University of Akron says its “success coach” program will be ready for freshman students


By Jim Mackinnon

Beacon Journal

AKRON

The University of Akron says its “success coach” program will be ready for freshman students by the end of the month.

Trust Navigator LLC, the startup Cleveland company hired by the university for the student assistance program, said Friday it has hired 15 coaches and will be up to a full complement of 17 shortly. Two coaches will be part-time.

The university and Trust Navigator signed a one-year contract effective Friday that will pay the company, via monthly installments, a total of $840,000 for one year.

The coaches, 90 percent of whom are University of Akron alumni, will be paid salaries between $28,000 and $32,000 plus benefits, according to Rob Reho, of Trust Navigator.

Starting Aug. 31, the success coaches will meet with their students and work with academic advisers and others at the university to help the freshmen. The coaches are not university employees.

Each full-time coach will be responsible for 275 students, based on an expected freshman class of 4,100, and will be expected to meet once a month with each freshman, Reho said. The coaches are expected to regularly stay in touch with each student via multiple methods, including social media.

The coaches are expected to get to know each student and to follow up to ensure that students are doing what is necessary for them to succeed, Reho said.

Success coaches are not tutors, said Stacey Moore, the university’s associate vice president for student success.
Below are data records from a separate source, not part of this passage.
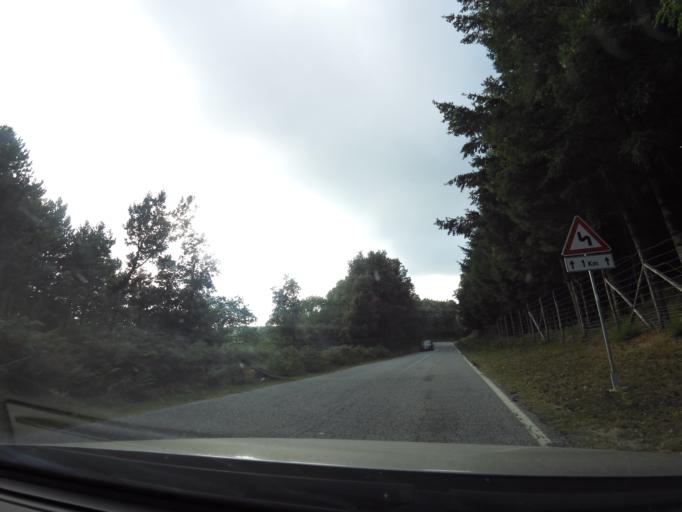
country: IT
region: Calabria
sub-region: Provincia di Vibo-Valentia
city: Nardodipace
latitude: 38.4769
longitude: 16.3943
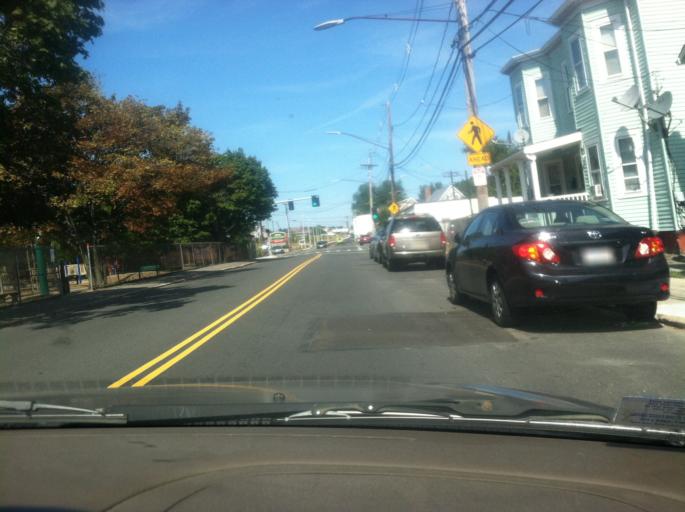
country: US
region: Massachusetts
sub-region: Suffolk County
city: Revere
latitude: 42.3873
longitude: -71.0082
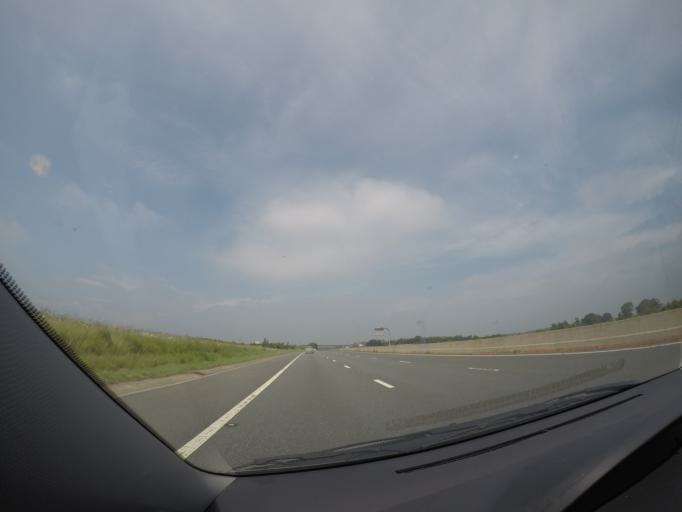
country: GB
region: England
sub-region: North Yorkshire
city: Bedale
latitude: 54.2690
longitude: -1.5234
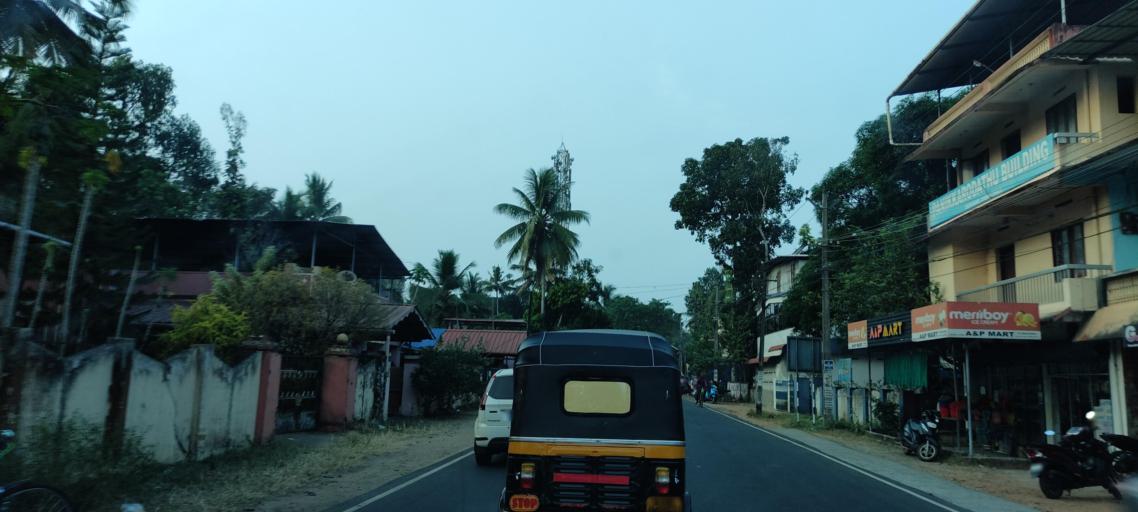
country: IN
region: Kerala
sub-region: Alappuzha
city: Mavelikara
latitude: 9.2903
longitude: 76.5325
The coaches will work “in complement with” other academic offices and help students “connect the dots” among other responsibilities, she said.

The coaches will help students with life skills and such things as social integration, financial planning, career planning, time management and making progress on goals.

“Some students will need more time, some less,” Moore said.

The goal is to improve student retention and graduation rates.

The university and Trust Navigator have worked out in the contract how they will measure success.

“This is really a true partnership,” Reho said.

It is difficult for an institution the size of the University of Akron to figure out why a student left, Moore said. The success coach program is intended to get ahead of any issues that would cause someone to drop out of the university, she said.

Cleveland-based Trust Navigator LLC beat out InsideTrack, a 14-year-old business in San Francisco that wanted a $1.3 million contract with the university.

Moore said that a university committee rejected InsideTrack in part not just because of the higher cost but also because the California company would have used its current staff and not have University of Akron alumni as coaches.

Critics have questioned the hiring of untested Trust Navigator at a time when the university says it is under financial stress. UA President Scott Scarborough has said that UA has a $60 million “financial problem.” The university earlier this year announced it was going to eliminate more than 200 jobs.

The university said Trust Navigator’s success coaches are not replacing the 54 people who lost jobs in the university’s Division of Student Success.

Reho said Trust Navigator anticipates providing services and programs on as many as five Northeast Ohio campuses this year. Those programs will be different from success coaching, he said.